• _WORK TASK_: Look below for the line containing "САМОЕ КОММЕНТИРУЕМОЕ"; from there through the line containing "了万维，漏看了几封来自李老言辞恳切的短", both lines included, please set down each line exactly and nothing else.
------ INPUT RECORDS
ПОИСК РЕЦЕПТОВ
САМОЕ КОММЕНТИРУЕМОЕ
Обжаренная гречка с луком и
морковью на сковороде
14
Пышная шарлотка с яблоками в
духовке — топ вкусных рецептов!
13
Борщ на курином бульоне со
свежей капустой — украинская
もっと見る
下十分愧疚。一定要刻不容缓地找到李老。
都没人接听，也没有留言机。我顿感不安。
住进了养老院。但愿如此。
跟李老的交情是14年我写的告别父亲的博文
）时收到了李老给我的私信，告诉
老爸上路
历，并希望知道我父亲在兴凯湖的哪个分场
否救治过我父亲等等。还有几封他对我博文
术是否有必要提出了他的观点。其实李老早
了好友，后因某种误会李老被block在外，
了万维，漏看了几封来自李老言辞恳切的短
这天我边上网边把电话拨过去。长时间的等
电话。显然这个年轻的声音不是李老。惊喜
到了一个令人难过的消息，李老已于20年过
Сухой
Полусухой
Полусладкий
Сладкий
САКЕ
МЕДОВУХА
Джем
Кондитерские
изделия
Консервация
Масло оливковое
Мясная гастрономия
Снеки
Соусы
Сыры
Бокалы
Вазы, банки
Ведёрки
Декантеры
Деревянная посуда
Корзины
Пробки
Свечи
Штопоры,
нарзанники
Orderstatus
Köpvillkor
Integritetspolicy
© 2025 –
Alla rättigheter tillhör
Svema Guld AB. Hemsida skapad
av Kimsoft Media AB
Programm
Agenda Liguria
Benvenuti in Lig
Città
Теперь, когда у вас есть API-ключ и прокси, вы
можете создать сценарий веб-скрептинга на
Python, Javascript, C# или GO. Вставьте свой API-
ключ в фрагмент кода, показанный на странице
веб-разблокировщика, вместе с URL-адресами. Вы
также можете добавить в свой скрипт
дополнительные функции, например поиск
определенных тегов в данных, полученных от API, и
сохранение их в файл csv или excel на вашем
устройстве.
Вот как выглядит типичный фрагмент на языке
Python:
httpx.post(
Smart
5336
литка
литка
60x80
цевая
------------
• _WRITTEN ANSWER_:
САМОЕ КОММЕНТИРУЕМОЕ
Обжаренная гречка с луком и
морковью на сковороде
14
Пышная шарлотка с яблоками в
духовке — топ вкусных рецептов!
13
Борщ на курином бульоне со
свежей капустой — украинская
もっと見る
下十分愧疚。一定要刻不容缓地找到李老。
都没人接听，也没有留言机。我顿感不安。
住进了养老院。但愿如此。
跟李老的交情是14年我写的告别父亲的博文
）时收到了李老给我的私信，告诉
老爸上路
历，并希望知道我父亲在兴凯湖的哪个分场
否救治过我父亲等等。还有几封他对我博文
术是否有必要提出了他的观点。其实李老早
了好友，后因某种误会李老被block在外，
了万维，漏看了几封来自李老言辞恳切的短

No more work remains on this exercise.